Prices for ex-Asia billet have corrected down early this week, following a decrease in Chinese futures prices, impacted by weak property data and rather low demand locally. However, even despite the weaker mood, most market sources see this as a correction rather than a the start of a downtrend, at least for now.
Ex-China reference prices for billets have come to $435-440/mt FOB, down by $7.5/mt on average compared to late last week. This happened mainly due to the futures correction over the past two days after news about the weak property market in China in 2025 and the overall slowdown of demand. In 2025, the total area covered by construction activity in China declined by 10 percent, while the new area covered by construction activity dropped by as much as 20.4 percent year on year.
But a further price decline is doubtful, sources believe. “The local market is not under much pressure since some producers had started the CNY [Chinese New Year] overhauls, so fewer orders in January are somewhat balanced by lower outputs,” a Chinese trader noted.
The Indonesian mill cut its billet offer by $5/mt to $450/mt FOB on Monday, but some sources believe $445/mt FOB is workable for now, though “no one needs April [shipment],” a trader said.

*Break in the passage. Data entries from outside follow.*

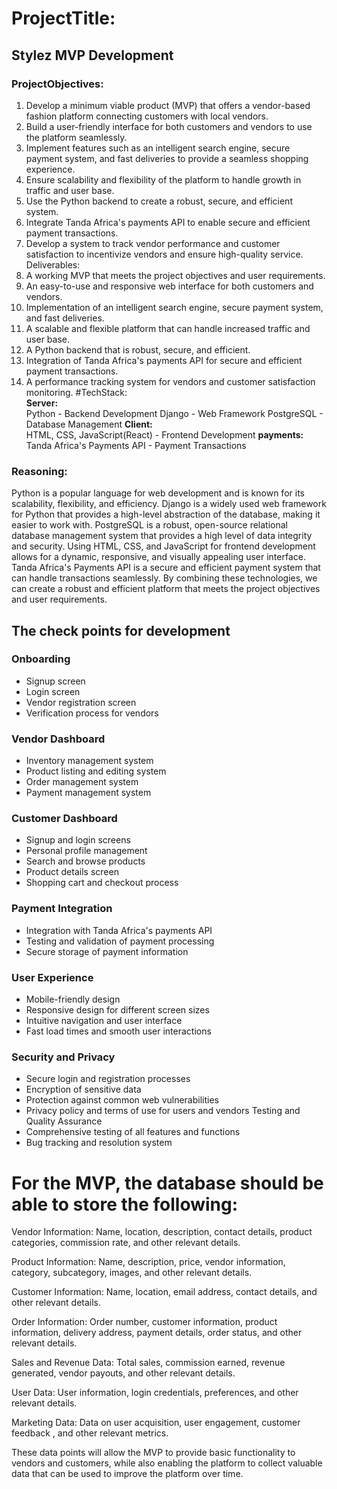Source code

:# ProjectTitle:
## Stylez MVP Development
### ProjectObjectives:
1. Develop a minimum viable product (MVP) that offers a vendor-based fashion platform
connecting customers with local vendors.
2. Build a user-friendly interface for both customers and vendors to use the platform
seamlessly.
3. Implement features such as an intelligent search engine, secure payment system, and
fast deliveries to provide a seamless shopping experience.
4. Ensure scalability and flexibility of the platform to handle growth in traffic and user base.
5. Use the Python backend to create a robust, secure, and efficient system.
6. Integrate Tanda Africa's payments API to enable secure and efficient payment
transactions.
7. Develop a system to track vendor performance and customer satisfaction to incentivize
vendors and ensure high-quality service.
Deliverables:
1. A working MVP that meets the project objectives and user requirements.
2. An easy-to-use and responsive web interface for both customers and vendors.
3. Implementation of an intelligent search engine, secure payment system, and fast
deliveries.
4. A scalable and flexible platform that can handle increased traffic and user base.
5. A Python backend that is robust, secure, and efficient.
6. Integration of Tanda Africa's payments API for secure and efficient payment
transactions.
7. A performance tracking system for vendors and customer satisfaction monitoring.
#TechStack:<br>
**Server:** <br>
Python - Backend Development Django - Web Framework
PostgreSQL - Database Management
**Client:** <br>
HTML, CSS, JavaScript(React) - Frontend Development
**payments:** <br>
Tanda Africa's Payments API - Payment Transactions

### Reasoning:
Python is a popular language for web development and is known for its scalability, flexibility, and
efficiency. Django is a widely used web framework for Python that provides a high-level
abstraction of the database, making it easier to work with. PostgreSQL is a robust, open-source
relational database management system that provides a high level of data integrity and security.
Using HTML, CSS, and JavaScript for frontend development allows for a dynamic, responsive,
and visually appealing user interface. Tanda Africa's Payments API is a secure and efficient
payment system that can handle transactions seamlessly. By combining these technologies, we
can create a robust and efficient platform that meets the project objectives and user
requirements.

## The check points for development
### Onboarding
- Signup screen
- Login screen
- Vendor registration screen
- Verification process for vendors
### Vendor Dashboard
- Inventory management system
- Product listing and editing system
- Order management system
- Payment management system
### Customer Dashboard
- Signup and login screens
- Personal profile management
- Search and browse products
- Product details screen
- Shopping cart and checkout process
### Payment Integration
- Integration with Tanda Africa's payments API
- Testing and validation of payment processing
- Secure storage of payment information
### User Experience
- Mobile-friendly design
- Responsive design for different screen sizes
- Intuitive navigation and user interface
- Fast load times and smooth user interactions
### Security and Privacy
- Secure login and registration processes
- Encryption of sensitive data
- Protection against common web vulnerabilities
- Privacy policy and terms of use for users and vendors
Testing and Quality Assurance
- Comprehensive testing of all features and functions
- Bug tracking and resolution system








# For the MVP, the database should be able to store the following:

Vendor Information: Name, location, description, contact details, 
product categories, commission rate, and other relevant details.

Product Information: Name, description, price, vendor information,
 category, subcategory, images, and other relevant details.

Customer Information: Name, location, email address, contact details,
 and other relevant details.

Order Information: Order number, customer information, product information, 
delivery address, payment details, order status, and other relevant details.

Sales and Revenue Data: Total sales, commission earned, revenue generated,
 vendor payouts, and other relevant details.

User Data: User information, login credentials, preferences, and other relevant details.

Marketing Data: Data on user acquisition, user engagement, customer feedback
, and other relevant metrics.

These data points will allow the MVP to provide basic functionality to vendors and customers, while also enabling the platform to collect valuable data that can be used to improve the platform over time.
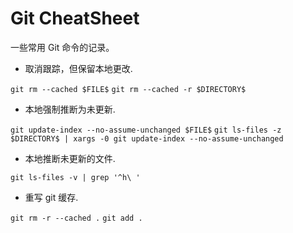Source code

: # Git CheatSheet

一些常用 Git 命令的记录。

- 取消跟踪，但保留本地更改.

`git rm --cached $FILE$`
`git rm --cached -r $DIRECTORY$`

- 本地强制推断为未更新.

`git update-index --no-assume-unchanged $FILE$`
`git ls-files -z $DIRECTORY$ | xargs -0 git update-index --no-assume-unchanged`

- 本地推断未更新的文件.

`git ls-files -v | grep '^h\ '`

- 重写 git 缓存.

`git rm -r --cached .`
`git add .`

In Southeast Asia, offer prices have lost $1-7/mt since late last week depending on the supplier. The lowest offers for Chinese 3SP billet from traders have been reported at $455-459/mt CFR to Taiwan and some Southeast Asian customers, versus $458-460/mt CFR reported late last week. For 5SP billet, suppliers want $455-460/mt CFR and the highest offers are still for 130 mm billets, at $465-466/mt CFR or above.